### WHAT THE EXERCISE ASKS
Each entry below must come back exactly as written, without its pictures.

### MATERIAL SHOWN
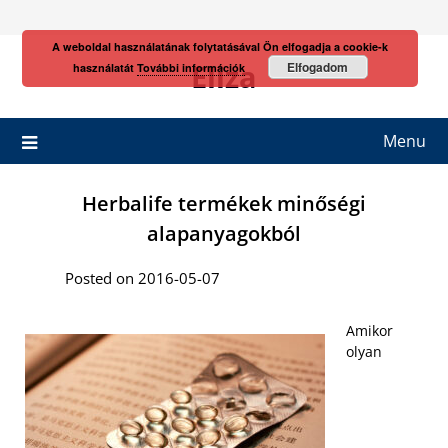
Skip
to
A weboldal használatának folytatásával Ön elfogadja a cookie-k
content
Eliza
Elfogadom
használatát
További információk
Menu
Herbalife termékek minőségi
alapanyagokból
Posted on 2016-05-07
Amikor
olyan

### RESULT OF THE TASK
Skip
to
A weboldal használatának folytatásával Ön elfogadja a cookie-k
content
Eliza
Elfogadom
használatát
További információk
Menu
Herbalife termékek minőségi
alapanyagokból
Posted on 2016-05-07
Amikor
olyan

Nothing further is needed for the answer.